Required tasks —
**A)** From the article on the Sony Pictures hack, reproduce word for word the passage starting at "But, behind all" and ending at "and the like.".
**B)** In the article on the Sony Pictures hack, what did the FrameworkPOS malware used against Home Depot rely on to exfiltrate stolen credit card numbers?
**C)** According to the article on the Sony Pictures hack, why do many data-stealing malware families use built-in FTP or HTTP features? Answer in one to three sentences.

There are many superlatives to describe the hack of Sony Pictures Entertainment. It has been called the “worst” and “most destructive” hack of all time. It has been likened to a nuclear bomb. It has been called an act of cyber warfare.
But, behind all the hyperbole, the Sony hack is just another hack – albeit a bad one. And like any other cyber crime, there are questions about the ‘whys’ and ‘how’s’ of the Sony hack that have yet to be answered to anyone’s satisfaction. Chief among them: how the attackers were able to sneak terabytes1 of data off of Sony’s corporate network without being noticed.
Data theft is a common element of any sophisticated attack. Many malware programs record and transmit keystrokes from infected systems. Other Trojan horse programs are, in fact, designed to siphon data from victim networks, often indiscriminately. Malware like the common Zeus Trojan might search for file types that are known to contain sensitive information, like Word documents, Excel spreadsheets, PDF files and the like.
Stolen data can be exfiltrated – or sent outside the network – by any number of methods. Many data stealing malware families rely on built-in File Transfer Protocol (FTP) features or HTTP to send files out of the network without attracting attention. The FrameworkPOS malware used against Home Depot actually used DNS (Domain Name System) requests to exfiltrate credit card numbers stolen from that retailer’s point of sale (POS) terminals. The Target hackers were even more clever: setting up a password protected network share on the Target network to collect stolen credit card numbers from infected point of sale systems before sending them outside the company. According to one analysis, by Dell Secureworks, three separate types of malware were used to steal, store and then transfer the Target customer data. In other cases, anonymizing software like Tor provides a means to hide both the destination of the data and its makeup.

(Recorded data)
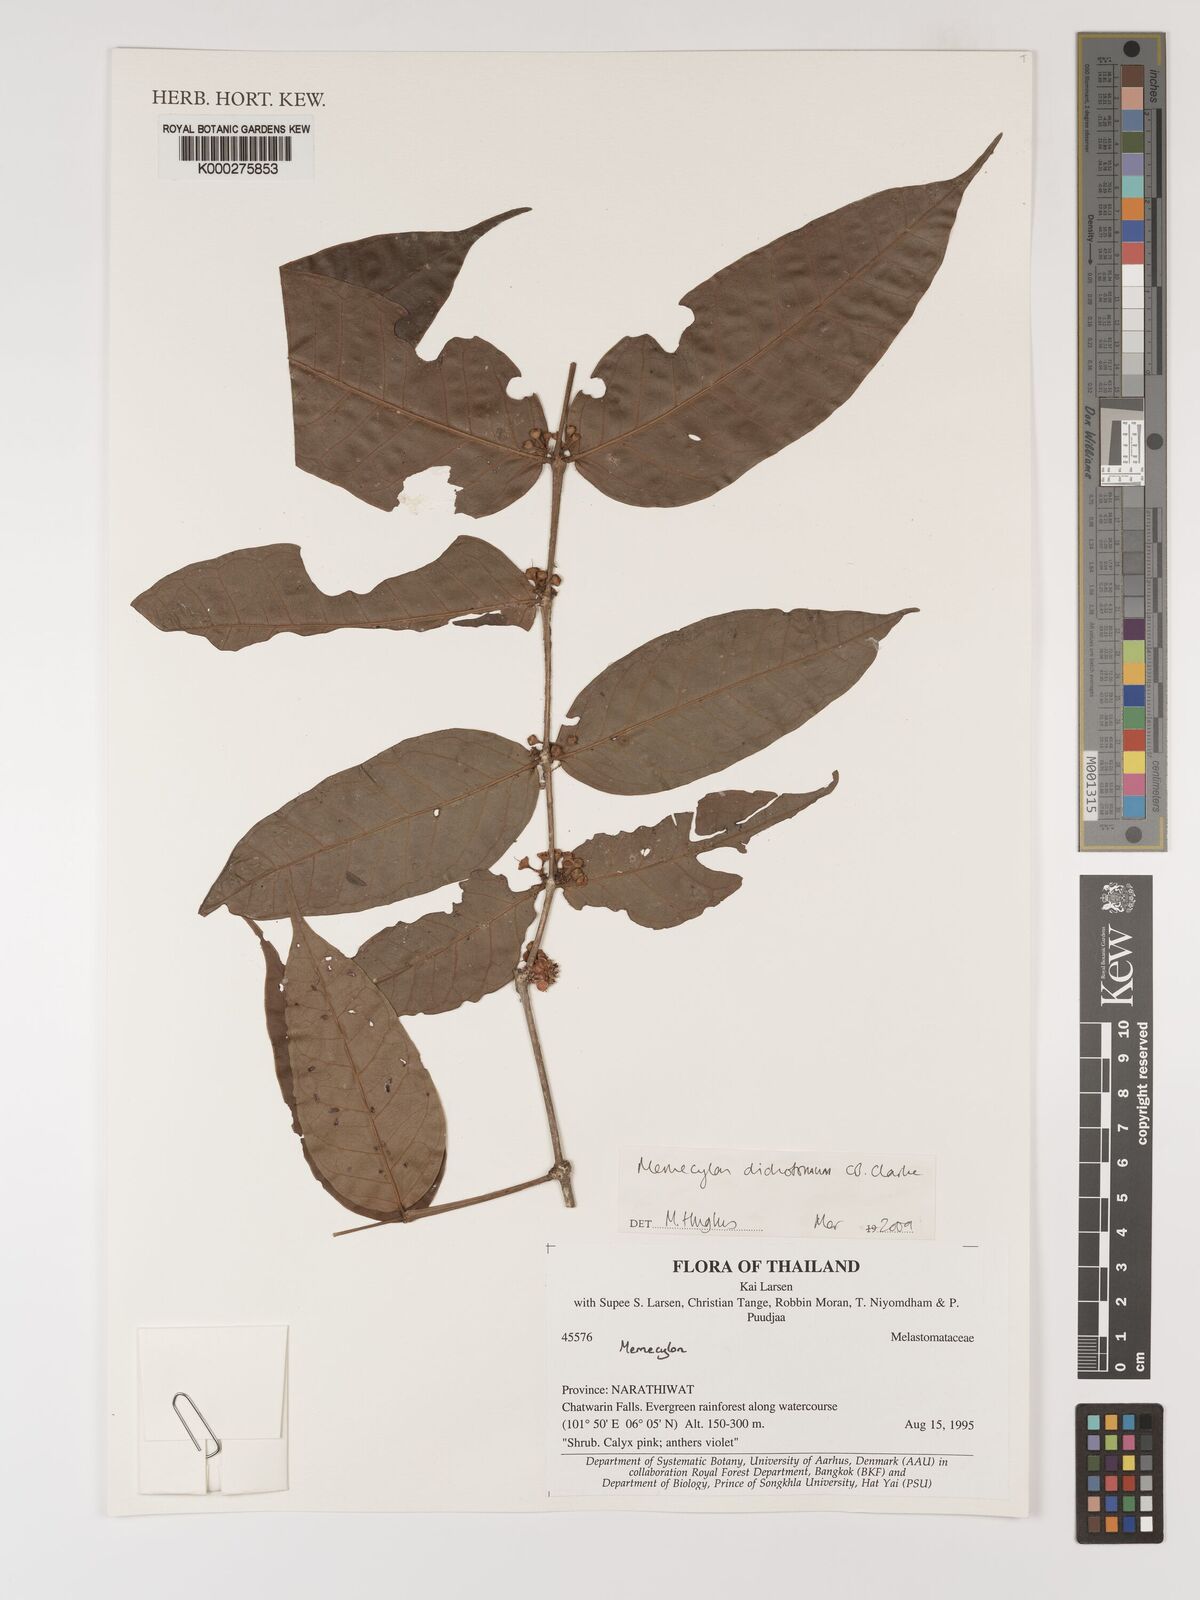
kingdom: Plantae
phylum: Tracheophyta
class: Magnoliopsida
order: Myrtales
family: Melastomataceae
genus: Memecylon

Answers by task —
**A)**
But, behind all the hyperbole, the Sony hack is just another hack – albeit a bad one. And like any other cyber crime, there are questions about the ‘whys’ and ‘how’s’ of the Sony hack that have yet to be answered to anyone’s satisfaction. Chief among them: how the attackers were able to sneak terabytes1 of data off of Sony’s corporate network without being noticed.
Data theft is a common element of any sophisticated attack. Many malware programs record and transmit keystrokes from infected systems. Other Trojan horse programs are, in fact, designed to siphon data from victim networks, often indiscriminately. Malware like the common Zeus Trojan might search for file types that are known to contain sensitive information, like Word documents, Excel spreadsheets, PDF files and the like.

**B)** It used DNS (Domain Name System) requests to exfiltrate the credit card numbers.

**C)** They use these features so they can send stolen files out of the network without attracting attention.